Broadly speaking, “value-based purchasing” (VBP) refers to any health payment system that purchases based on value or seeks to use payment mechanisms to drive high-value care. Opportunities to purchase or create value exist across the spectrum of care aggregation from the individual unit to the procedure, the episode, and the population. Opportunities exist to create value at each of these levels with greater opportunity as the aggregation increases (Figure 1). The specific opportunity differs at each level, but at every level, the opportunity entails either improving quality or reducing cost, or both; the bigger the unit of aggregation, the greater the opportunity to create value. The value efforts across these levels of aggregation should roll up to create the best outcomes available at the lowest cost.

Figure 1
Figure 1:
Model for value-creation opportunities for different levels of care aggregation. AEs = adverse events, DRG = diagnostic-related group, ER = emergency room, OR = operating room, pmpm = per member per month, THA = total hip arthroplasty, TKA = total knee arthroplasty.

Because the primary treatment objectives for OA are improvement of pain, functional status, and quality of life, PROMs have an important role in determining whether the care delivered creates the health we seek to create and direct care processes to achieve those goals. In a value-driven marketplace, PROMs can serve as benchmarks against which reimbursements can be determined and providers of specific procedures such as TKA can be selected by patients or payers. Perhaps, more importantly, they can be used as guideposts to drive value improvement by either improving quality or reducing cost, or both.

The Patient-Reported Outcome Measures Initiative of England's National Health Service has used routine collection and reporting of PROMs to promote quality improvement through hospital-level transparency and financial rewards to high-performing hospitals in several areas including hip and knee arthroplasty.27,28 Availability of preoperative and postoperative PROM data to the hospitals has facilitated a variety of thoughtful, clinician-led analyses, which in turn have led to the changes in care processes that have improved outcomes.29

The use of PROMs in VBP programs in the United States is currently limited. At the time of this writing, the CJR program is the only large-scale VBP program for TKA in the United States using PROMs as part of a quality scorecard that is linked to reimbursement. Comprehensive care for joint replacement is a bundled payment program for total joint arthroplasty of the lower extremity, which includes most health care delivered during the 90 days after the procedure. If the actual episode cost comes in below the set target price, the hospital can keep the difference within specified rules if it meets the program quality standards.26 Hospitals that report specified preoperative and postoperative PROMs to CMS can earn two points on the program scorecard. For hospitals near a threshold, those points could boost the hospital to the next quality tier. Depending on which threshold is crossed and the year of the program, the hospital could become eligible for a reconciliation or quality incentive payment, or see a 0.5% to 1.0% reduction in the effective discount for reconciliation payment or repayment amount. It is anticipated that CMS will eventually publicly report facility-level performance on PROMs. The manner in which these will be reported, used to define quality, and/or incorporated into quality-based payments remains unknown.

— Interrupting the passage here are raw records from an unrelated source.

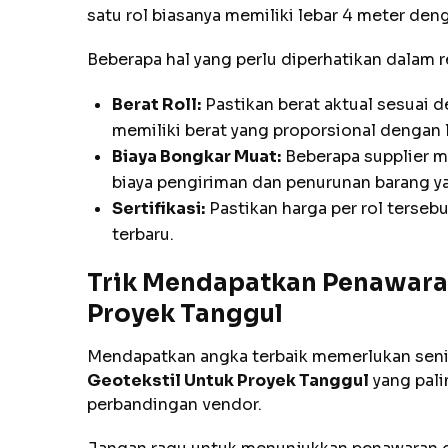
satu rol biasanya memiliki lebar 4 meter de
Beberapa hal yang perlu diperhatikan dalam r
Berat Roll:
Pastikan berat aktual sesuai
memiliki berat yang proporsional dengan 
Biaya Bongkar Muat:
Beberapa supplier m
biaya pengiriman dan penurunan barang ya
Sertifikasi:
Pastikan harga per rol terseb
terbaru.
Trik Mendapatkan Penawaran
Proyek Tanggul
Mendapatkan angka terbaik memerlukan seni
Geotekstil Untuk Proyek Tanggul
yang pali
perbandingan vendor.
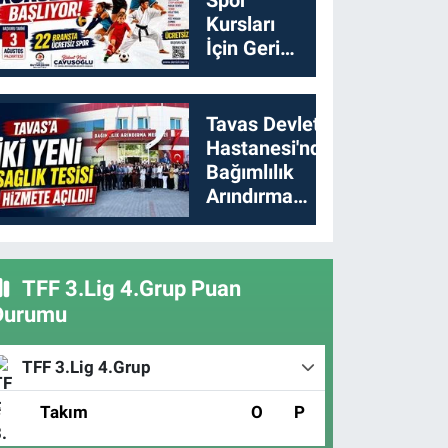
Kursları
İçin Geri
Sayım
Başladı
Tavas Devlet
Hastanesi'nde
Bağımlılık
Arındırma
Merkezi
Açıldı
TFF 3.Lig 4.Grup Puan
Durumu
TFF 3.Lig 4.Grup
#
Takım
O
P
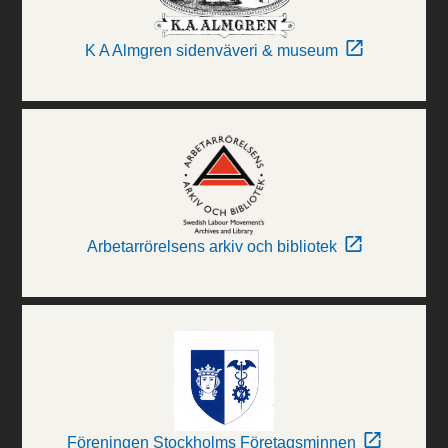
K A Almgren sidenväveri & museum
Arbetarrörelsens arkiv och bibliotek
Föreningen Stockholms Företagsminnen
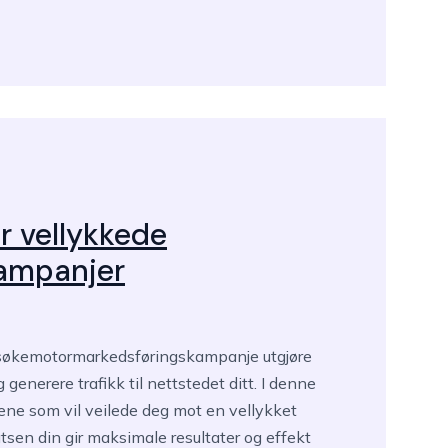
r vellykkede
ampanjer
rk søkemotormarkedsføringskampanje utgjøre
 generere trafikk til nettstedet ditt. I denne
ene som vil veilede deg mot en vellykket
sen din gir maksimale resultater og effekt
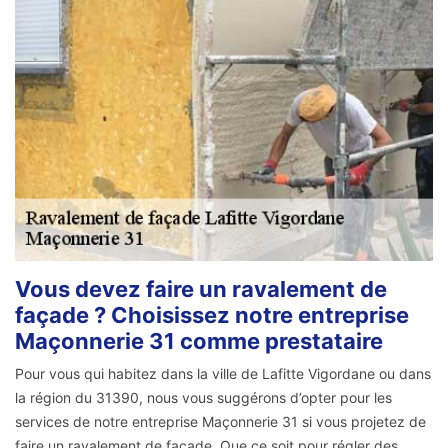
Vous devez faire un ravalement de
façade ? Choisissez notre entreprise
Maçonnerie 31 comme prestataire
Pour vous qui habitez dans la ville de Lafitte Vigordane ou dans
la région du 31390, nous vous suggérons d’opter pour les
services de notre entreprise Maçonnerie 31 si vous projetez de
faire un ravalement de façade. Que ce soit pour régler des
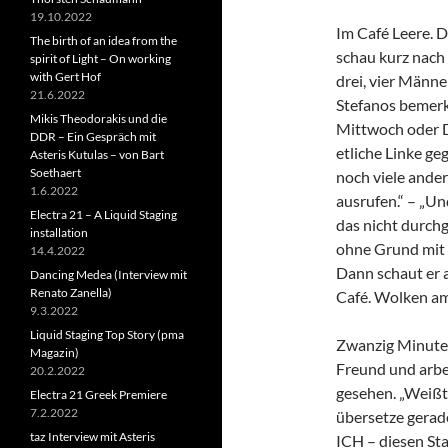
19.10.2022
Im Café Leere. Da
The birth of an idea from the
schau kurz nach
spirit of Light – On working
with Gert Hof
drei, vier Männer
21.6.2022
Stefanos bemerk
Mikis Theodorakis und die
Mittwoch oder 
DDR – Ein Gespräch mit
etliche Linke g
Asteris Kutulas – von Bart
Soethaert
noch viele ande
1.6.2022
ausrufen.“ – „Un
Electra 21 – A Liquid Staging
das nicht durch
installation
ohne Grund mit
14.4.2022
Dann schaut er a
Dancing Medea (Interview mit
Renato Zanella)
Café. Wolken a
9.3.2022
Liquid Staging Top Story (pma
Zwanzig Minuten
Magazin)
Freund und arbei
20.2.2022
gesehen. „Weißt 
Electra 21 Greek Premiere
7.2.2022
übersetze gerad
taz Interview mit Asteris
ICH – diesen St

Future of Patient-Reported Outcome Measures in Value-Based Purchasing

Realization of the full potential of PROMs as tools to create value in the United States will require the following: implementation of infrastructure to routinely collect and report them, analytics to develop appropriate risk adjustment, thoughtful consideration to develop clinically meaningful quality thresholds, and financial incentives that promote quality improvement within individual hospitals and collaboration across hospitals.